When I check the log as the instruction said, the job Shutdown as step failed. Screenshot showing the loading step was failed, and I check the syslog of it. It has only a WARN there about crediential. Do you have any idea about this? In my redshift json, username and password is the master user of the target cluster and the roleARN is pointing to a role which has full access to my S3 and Redshift.

The WARN is showing I need to move a file, could you please provide more info about it?

Much appreciated!

@ihor

The WARN is showing a conf file at some specific location, is that location created by EmrEtlRunner? Is it configurable on my end?

Thanks!

@AllenWeieiei, that warning is not Snowplow related. It is related to how you use AWS CLI to run the pipeline. Indeed, the AWS CLI expects your credentials file to be located at ~/.aws/credentials: https://docs.aws.amazon.com/cli/latest/userguide/cli-chap-configure.html.

Having said that it is just a warning and the job does run. You need to find out why it fails at the data load step.

OK, thanks!

@ihor, when I check the article about redshift connection, I have a question. Even I don’t use a SQLWorkbench to connect with it, does the server (where I am running the collector, enrich, loader, runner) require a driver for JDBC to be installed?

@ihor, hello.

I got the process working and data loaded into Redshift. I also set up the supervisor of collector and enrich to run, now I have data in collector stream and enrich stream whenever the new data is coming. When I check the instruction, I only found there are some steps about scheduling the EmrEtlRunner. So I would believe the EmrEtlRunner will be scheduled to run periodically.

How about the S3 Loader? schedule or other setting?

Thanks!

@AllenWeieiei, indeed, EmrEtlRunner needs to be scheduled and we just set up cron ourselves but you can use whatever is more appropriate for you.

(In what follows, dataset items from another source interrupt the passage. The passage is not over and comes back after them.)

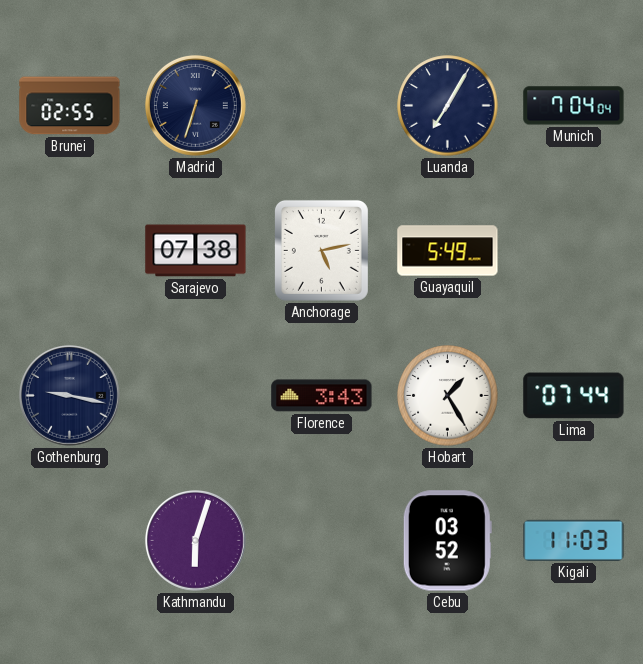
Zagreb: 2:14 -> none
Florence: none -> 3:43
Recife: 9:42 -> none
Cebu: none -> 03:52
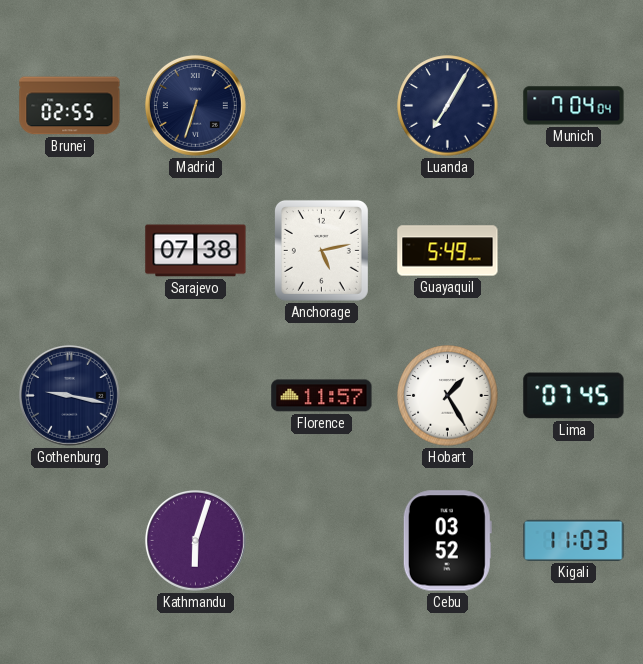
Florence: 3:43 -> 11:57
Lima: 07:44 -> 07:45
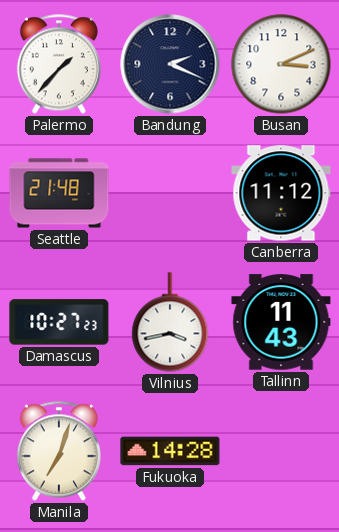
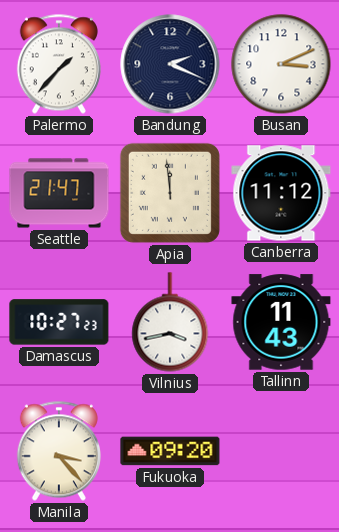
Seattle: 21:48 -> 21:47
Apia: none -> 11:59
Manila: 7:03 -> 3:23
Fukuoka: 14:28 -> 09:20
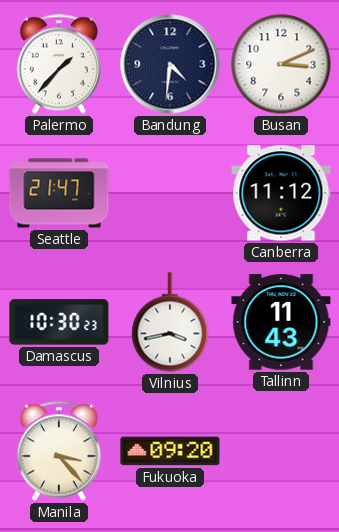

S3 Loader is a real-time component - subscriber to Kinesis stream and as such it is “always-on” once started. You do need to configure when the streamed events are uploaded to S3 for batch processing (shredding and loading to Redshift). It is achieved with these properties in S3 Loader configuration file.

@ihor

Hi @ihor,

When I work with the DevOp team,we want to minimize the resources, risk, etc… A question of the process that we have right now is: What do these 2 enrich(stream enrich after collector, EmrEtlRunner enrich) steps really do in the process? Are they adding new fields? Increasing amount of records?

Thanks!